Even if the alarmist discourse serves its interests, Anthropic is right to highlight the capability leap its model represents. But its white-knight armor cracks somewhat when you note that it allowed nearly 3,000 documents to leak, most related to Mythos development. Worse, a few days later, more than 500,000 lines of Mythos code and 1,900 files ended up in the wild.
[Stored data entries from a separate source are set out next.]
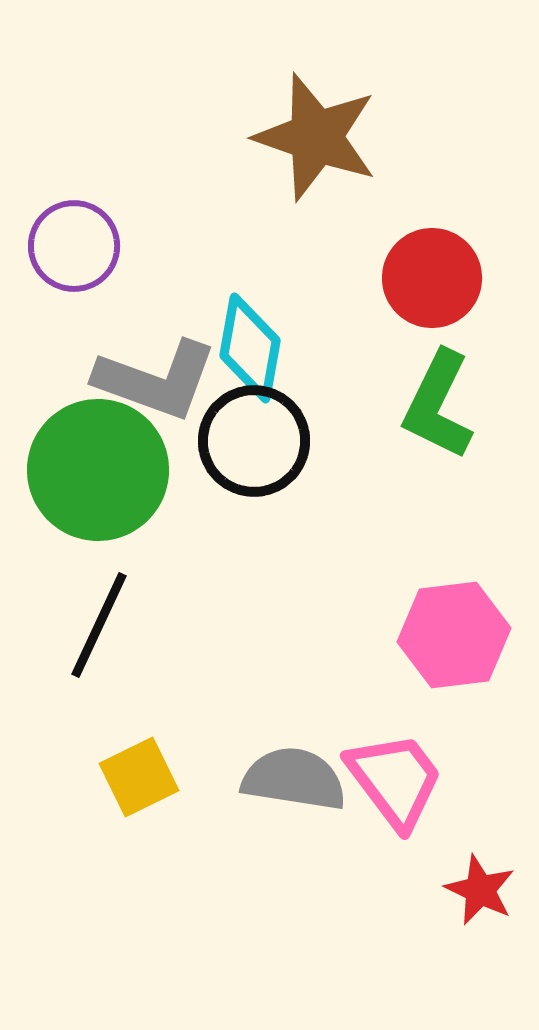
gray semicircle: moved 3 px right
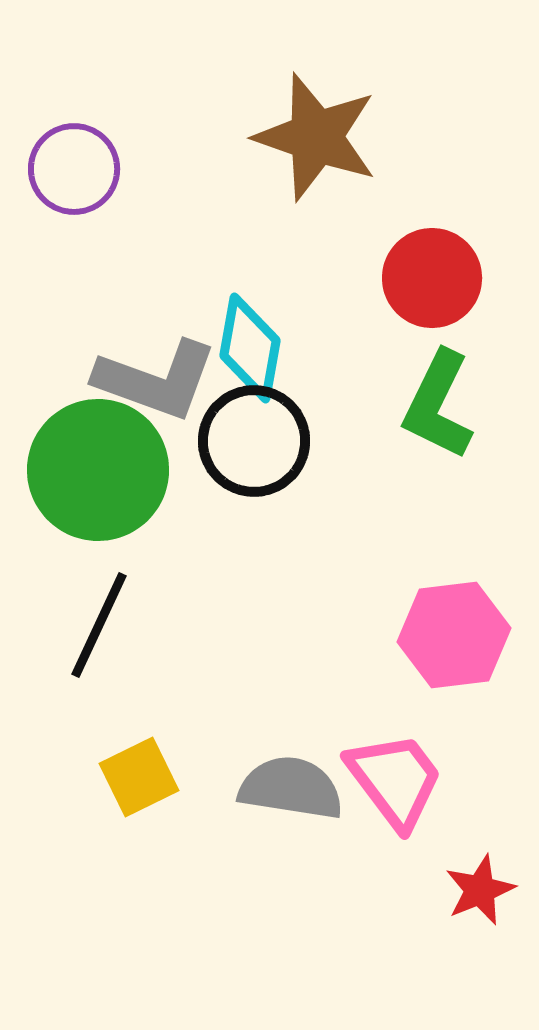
purple circle: moved 77 px up
gray semicircle: moved 3 px left, 9 px down
red star: rotated 24 degrees clockwise
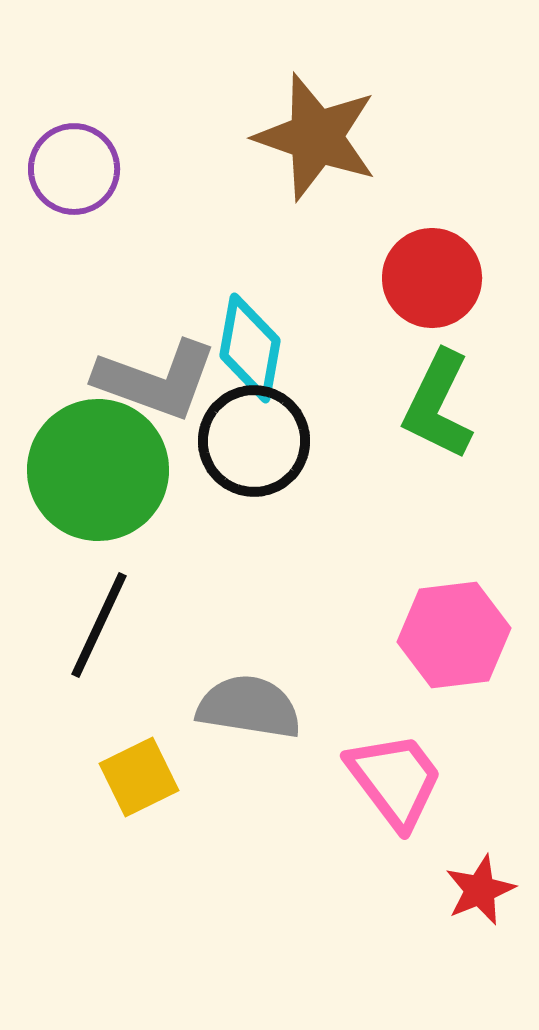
gray semicircle: moved 42 px left, 81 px up
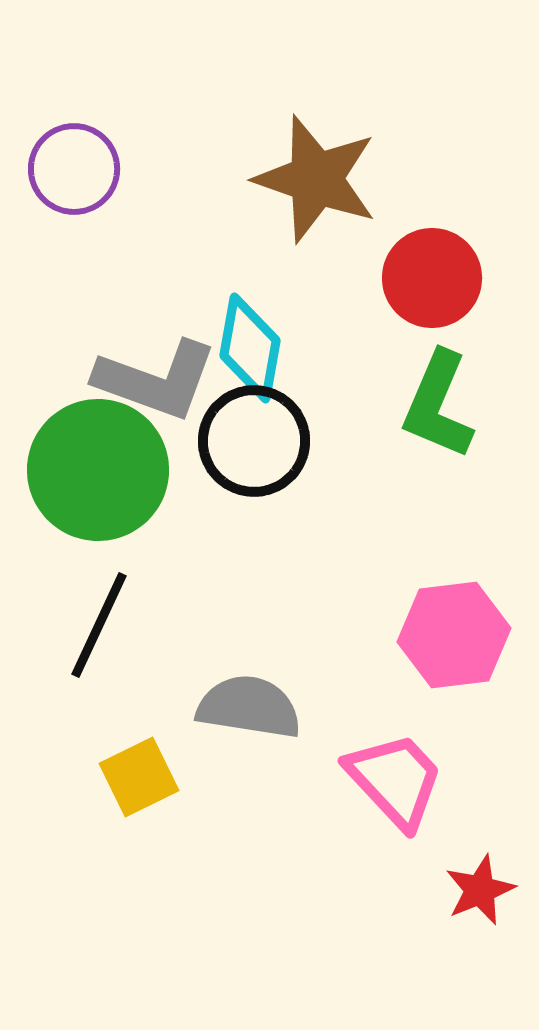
brown star: moved 42 px down
green L-shape: rotated 3 degrees counterclockwise
pink trapezoid: rotated 6 degrees counterclockwise
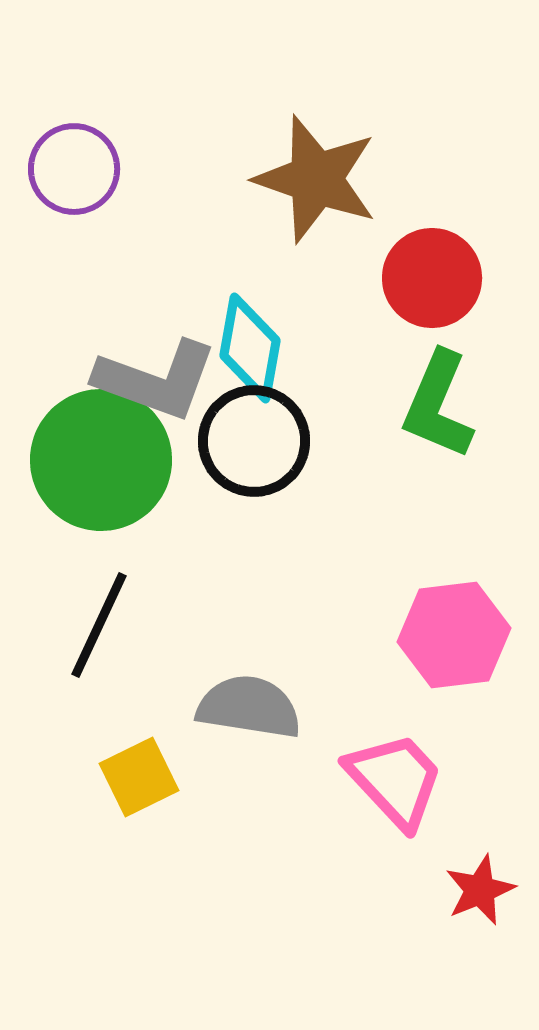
green circle: moved 3 px right, 10 px up
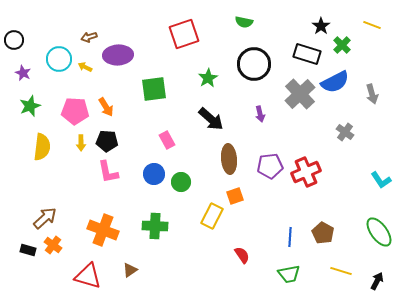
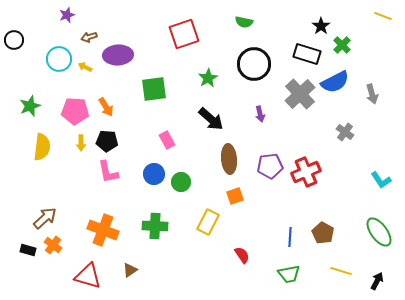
yellow line at (372, 25): moved 11 px right, 9 px up
purple star at (23, 73): moved 44 px right, 58 px up; rotated 28 degrees clockwise
yellow rectangle at (212, 216): moved 4 px left, 6 px down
And in trying to erase the traces of this blunder, the company accidentally removed 8,100 GitHub repositories, most of which were perfectly legitimate.

‘An Insufficient Level of Rigor’

Finally, it emerged that ‘a small group of unauthorized individuals’ had accessed Mythos on the very day Anthropic announced limiting its distribution to the tech happy few. In short, the paradox is almost perfect: the company that claims to have created a tool capable of detecting and exploiting complex vulnerabilities finds itself weakened by relatively classic operational errors — such as failing internal processes, poor management of its partners or access rights… It always comes back to basics: cybersecurity does not depend solely on the power of AI, but begins with mastering the factor located between the chair and the keyboard. And there, Anthropic performs no miracles — far from it.

As the risk report published by the company about Mythos notes: ‘During the development of Mythos Preview, we identified errors in our training, monitoring, evaluation, and security processes. We do not believe these errors present significant safety risks for a model at this performance level, but they reflect an insufficient level of rigor for more capable future models.’ Setting aside the fact that it exonerates itself from responsibility for controlling the current model, this is probably the most honest sentence in the whole affair. It underlines that while Mythos is impressive enough to cause serious concern, Anthropic seems to better master the art of buzz than the world it is opening up.